Varied and challenging climbing consistent at 5.9 with only a couple exceptions. Awesome exposure with a very exciting finish up the 5.10 crack. This is a must climb at the grade. Heading out the roof on the last pitch is so cool and exposed. You get a real bigwall feel for a relatively short route. Do the 5.10b finish. It's not stiff for the grade and protects well with finger-sized gear.

Pitch 1: (5.9) Head up the arching crack, feet on the slab. Interesting climbing with a powerful layback crux on smooth feet (red cam). Follow the crack to its end, and belay in a little hollow by a small tree.

Pitch 2: (5.5) Climb the wicked awkward, corner chimney to the large ledge. Fun and interesting, just weird. Belay on the ledge.

Pitch 3: (5.9) A very cool pitch. It would be a cool route even on its own, it brings to mind the Barber Wall. Walk 20 ft left on the ledge to a flake with good finger locks. Climb the flake with interesting footwork and intermittent good locks. When the flake ends, do a series of insecure, mantel moves to a nice belay ledge. Fixed anchor that may need to be backed up.

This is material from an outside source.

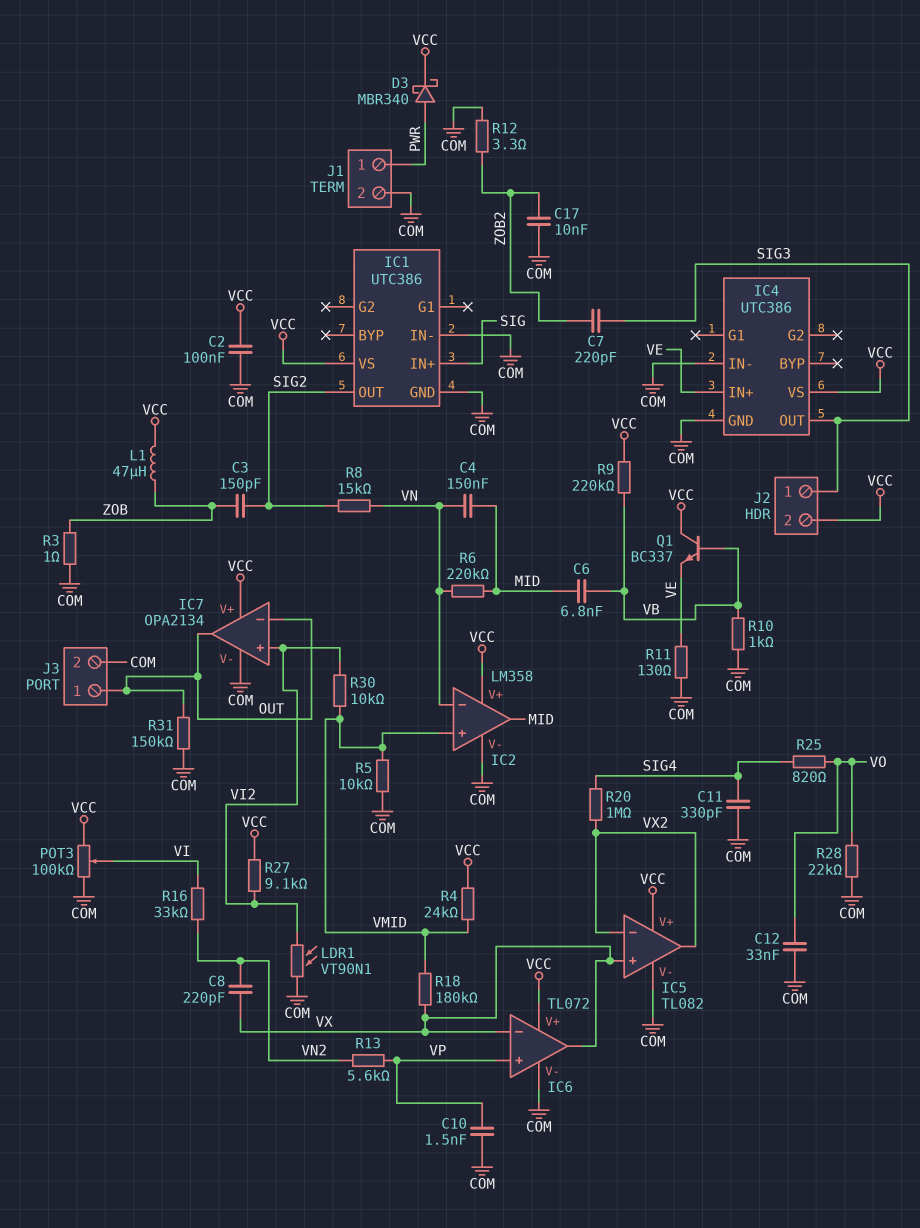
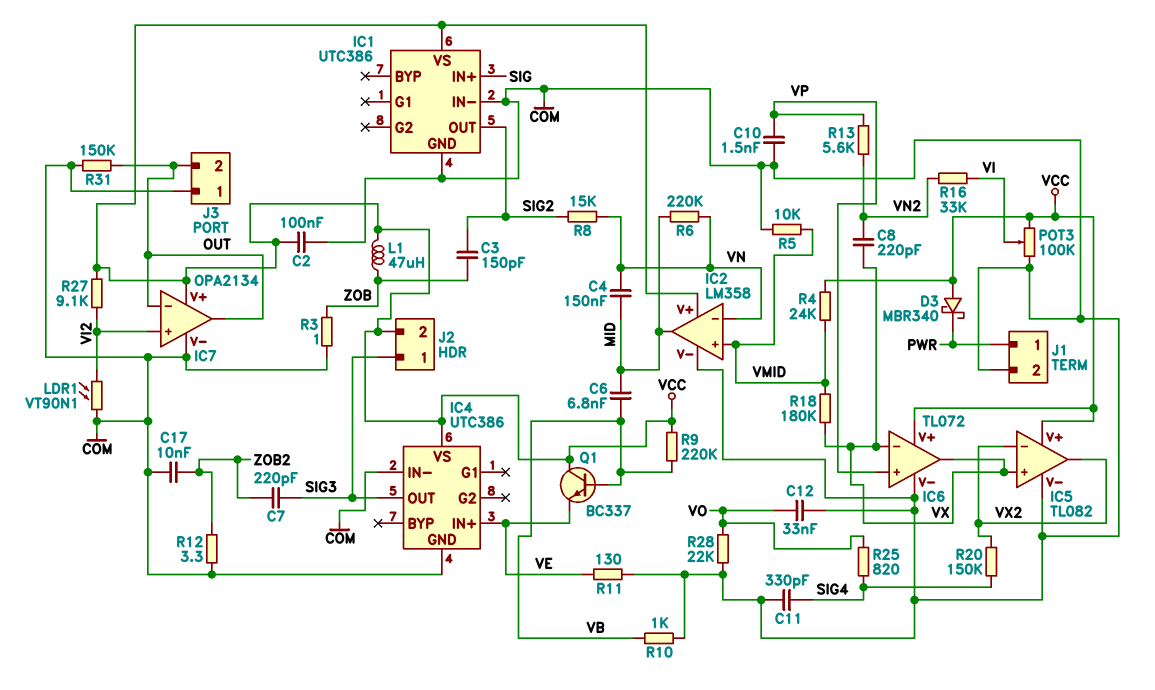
D3: schottky MBR340 (A PWR, K VCC) -> schottky MBR340 (A VCC, K PWR)
J3 pin 1: OUT -> COM
J3 pin 2: COM -> OUT
R20: 1M (SIG4, VX2) -> 150k (SIG4, VX2)
R30: 10k (VI2, VMID) -> none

Pitch 4: (5.10b or 5.9) Climb up the chimney, crack corner (this is a very cool spot with strange rock on the left side). When you get to the roof, bang a right (5.9 crux). Follow the crack out right below the roof, not too bad once you get in to it, but it can be pumpy, so get through it quickly if you can in good style. You can continue right and rap from a tree and the route goes at 5.9, but the preferred finish follows the finger crack at the right end of the roof straight up laying back the finger crack. Just a few hard, footy moves get you to good holds and one final mantel move to the summit. I belayed from a horizontal then did a short easy pitch to the trees but you could go straight to the trees. Beware of rope drag (use all long runners on this pitch).

Seepage can be an issue so climb it on a dry day if you don't want an epic.

Location Suggest change

Hike the trail to the South Buttress and scramble up on to the big ledge below the obvious arching crack.

Protection Suggest change

A standard rack to #3 cam. Conserve the hand-sized pieces on the longer pitches.